A morte de um adolescente de 17 anos em uma propriedade rural no interior de São Paulo, em 1998, resultou em uma condenação judicial que, mais de duas décadas depois, ainda não foi efetivamente cumprida. A indenização fixada pela Justiça, hoje calculada em cerca de R$ 690 mil com correção monetária e juros, segue sem pagamento.
Servio Machado de Campos, de 75 anos, e Pedra Batista, de 69, pais do jovem Cristiano Donizeti Machado de Campos, vivem em Sarapuí, a cerca de 156 km da capital paulista. O casal depende das aposentadorias e complementa a renda com a coleta de materiais recicláveis pelas ruas da cidade.
Cristiano realizava serviços gerais na propriedade onde ocorreu o acidente. Sem experiência com manejo de cavalos, ele recebeu a tarefa de recuperar um animal que havia escapado para um terreno vizinho.
Segundo a Folha, após ser laçado, o cavalo correu em direção ao jovem, que foi pisoteado e morreu no local. À época, ele era menor de idade e não possuía registro formal de trabalho.
A família afirma que o adolescente contribuía com pequenas atividades para ajudar nas despesas domésticas. O enterro foi custeado por assistência social.
A ação judicial foi iniciada três meses após o acidente. Ao longo dos anos, a Justiça reconheceu a responsabilidade e manteve a condenação em todas as instâncias. O processo transitou em julgado em dezembro de 2011, sem possibilidade de novos recursos.

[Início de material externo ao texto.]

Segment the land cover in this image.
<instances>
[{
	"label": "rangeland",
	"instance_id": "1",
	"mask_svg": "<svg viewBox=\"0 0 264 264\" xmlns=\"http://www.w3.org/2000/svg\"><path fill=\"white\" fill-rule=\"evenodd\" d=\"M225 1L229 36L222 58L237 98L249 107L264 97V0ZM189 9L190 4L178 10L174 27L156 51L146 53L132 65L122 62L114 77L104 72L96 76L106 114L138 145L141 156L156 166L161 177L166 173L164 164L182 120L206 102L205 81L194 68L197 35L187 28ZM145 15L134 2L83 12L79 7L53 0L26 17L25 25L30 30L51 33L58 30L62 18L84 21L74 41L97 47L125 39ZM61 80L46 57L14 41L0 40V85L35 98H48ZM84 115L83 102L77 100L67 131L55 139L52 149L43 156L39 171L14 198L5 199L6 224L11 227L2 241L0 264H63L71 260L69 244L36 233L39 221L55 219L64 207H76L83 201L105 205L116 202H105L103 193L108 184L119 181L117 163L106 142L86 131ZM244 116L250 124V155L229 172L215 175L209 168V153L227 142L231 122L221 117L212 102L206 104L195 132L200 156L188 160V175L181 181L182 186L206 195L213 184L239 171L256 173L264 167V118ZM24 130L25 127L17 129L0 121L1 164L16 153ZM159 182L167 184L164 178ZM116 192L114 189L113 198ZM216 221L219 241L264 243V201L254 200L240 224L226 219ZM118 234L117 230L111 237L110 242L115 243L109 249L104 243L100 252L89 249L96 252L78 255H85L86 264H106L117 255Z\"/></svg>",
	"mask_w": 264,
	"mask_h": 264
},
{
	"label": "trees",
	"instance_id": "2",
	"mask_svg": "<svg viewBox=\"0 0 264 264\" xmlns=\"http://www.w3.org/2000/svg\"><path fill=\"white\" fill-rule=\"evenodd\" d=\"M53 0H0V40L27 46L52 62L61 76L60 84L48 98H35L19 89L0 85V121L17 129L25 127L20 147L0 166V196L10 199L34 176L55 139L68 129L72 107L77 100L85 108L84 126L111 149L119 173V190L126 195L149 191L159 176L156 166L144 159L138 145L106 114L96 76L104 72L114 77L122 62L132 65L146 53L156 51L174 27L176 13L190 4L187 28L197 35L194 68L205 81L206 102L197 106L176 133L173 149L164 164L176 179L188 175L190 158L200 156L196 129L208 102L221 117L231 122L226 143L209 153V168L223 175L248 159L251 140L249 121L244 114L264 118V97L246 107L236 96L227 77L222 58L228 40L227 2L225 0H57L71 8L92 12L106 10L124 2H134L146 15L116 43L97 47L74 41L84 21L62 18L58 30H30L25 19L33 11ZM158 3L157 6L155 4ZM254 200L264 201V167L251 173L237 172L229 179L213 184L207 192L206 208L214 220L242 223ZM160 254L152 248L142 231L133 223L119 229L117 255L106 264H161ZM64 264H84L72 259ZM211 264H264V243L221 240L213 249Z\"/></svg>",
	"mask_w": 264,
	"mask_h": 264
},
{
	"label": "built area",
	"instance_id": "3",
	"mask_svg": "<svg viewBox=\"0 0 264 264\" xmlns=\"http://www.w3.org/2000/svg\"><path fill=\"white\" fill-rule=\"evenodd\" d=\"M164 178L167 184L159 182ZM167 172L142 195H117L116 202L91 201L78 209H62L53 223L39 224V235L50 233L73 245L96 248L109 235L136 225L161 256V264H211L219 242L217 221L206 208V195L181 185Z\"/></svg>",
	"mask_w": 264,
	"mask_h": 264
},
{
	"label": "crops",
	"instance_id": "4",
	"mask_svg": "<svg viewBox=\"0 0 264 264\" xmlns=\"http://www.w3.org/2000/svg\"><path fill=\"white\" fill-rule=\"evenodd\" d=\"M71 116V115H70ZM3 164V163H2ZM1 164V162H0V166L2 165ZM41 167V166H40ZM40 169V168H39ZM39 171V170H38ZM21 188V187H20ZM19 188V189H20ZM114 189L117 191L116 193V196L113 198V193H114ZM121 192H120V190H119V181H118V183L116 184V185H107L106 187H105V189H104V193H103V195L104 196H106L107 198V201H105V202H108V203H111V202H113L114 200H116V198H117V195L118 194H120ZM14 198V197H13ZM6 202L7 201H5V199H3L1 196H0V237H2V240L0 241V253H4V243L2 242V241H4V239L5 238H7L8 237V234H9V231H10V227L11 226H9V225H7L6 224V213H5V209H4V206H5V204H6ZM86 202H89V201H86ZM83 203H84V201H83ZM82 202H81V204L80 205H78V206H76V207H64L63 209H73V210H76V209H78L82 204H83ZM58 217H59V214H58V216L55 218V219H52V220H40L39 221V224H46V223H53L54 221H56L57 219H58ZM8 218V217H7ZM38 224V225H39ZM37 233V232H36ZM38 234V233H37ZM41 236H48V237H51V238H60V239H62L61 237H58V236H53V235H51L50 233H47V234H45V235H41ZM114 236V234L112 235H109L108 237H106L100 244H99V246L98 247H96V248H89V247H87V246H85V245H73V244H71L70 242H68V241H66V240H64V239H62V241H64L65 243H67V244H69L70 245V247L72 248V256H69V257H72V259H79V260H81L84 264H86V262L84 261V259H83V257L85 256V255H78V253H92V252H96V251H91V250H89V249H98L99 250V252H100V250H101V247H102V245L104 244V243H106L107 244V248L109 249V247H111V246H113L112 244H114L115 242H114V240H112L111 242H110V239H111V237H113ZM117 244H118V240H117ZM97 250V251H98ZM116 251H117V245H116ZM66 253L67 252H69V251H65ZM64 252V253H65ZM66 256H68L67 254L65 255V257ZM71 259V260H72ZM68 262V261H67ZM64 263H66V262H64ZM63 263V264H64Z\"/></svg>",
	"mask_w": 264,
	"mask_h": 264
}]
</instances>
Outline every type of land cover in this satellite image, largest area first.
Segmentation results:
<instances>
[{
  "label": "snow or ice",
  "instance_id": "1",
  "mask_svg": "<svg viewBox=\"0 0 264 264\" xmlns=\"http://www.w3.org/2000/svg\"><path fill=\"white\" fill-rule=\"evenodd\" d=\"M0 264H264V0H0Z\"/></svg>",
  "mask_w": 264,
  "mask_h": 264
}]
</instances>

O valor da indenização passou por atualizações ao longo do tempo:
| Valor inicial | R$ 137 mil |
| Atualização intermediária | R$ 415 mil |
| Valor atual estimado | R$ 690 mil |
A fase de execução começou em julho de 2012, com tentativas de bloqueio de valores em contas vinculadas ao condenado. As buscas não localizaram recursos suficientes para quitar a dívida.
Diante da dificuldade em localizar bens, a família solicitou recentemente a penhora de créditos relacionados a investimentos ligados à chamada Fazenda Boi Gordo. A medida foi autorizada pela Justiça.
O objetivo é garantir o cumprimento da decisão já consolidada, após anos de tentativas sem sucesso na execução da sentença.
O casal, que criou 13 filhos, continua trabalhando diariamente para manter a renda. A coleta de recicláveis rende cerca de R$ 1.500 por mês, valor que complementa as aposentadorias.
A defesa do ex-jogador afirma que o jovem não era funcionário direto e que teria sido chamado por um caseiro para auxiliar na atividade. Em nota, o advogado Márlon Reis declarou que o cliente lamenta o ocorrido e se coloca à disposição da Justiça.
Também foi informado que não havia ciência formal, até então, do pedido recente de penhora relacionado ao investimento citado.
Apesar da decisão definitiva há mais de uma década, o caso permanece na fase de execução. A dívida continua sendo atualizada com juros e correção monetária, enquanto novas tentativas de bloqueio e penhora são analisadas pelo Judiciário de São Paulo.
No início deste ano, o pedido de penhora de créditos foi incluído no processo, e a análise dos ativos vinculados ao investimento segue em tramitação.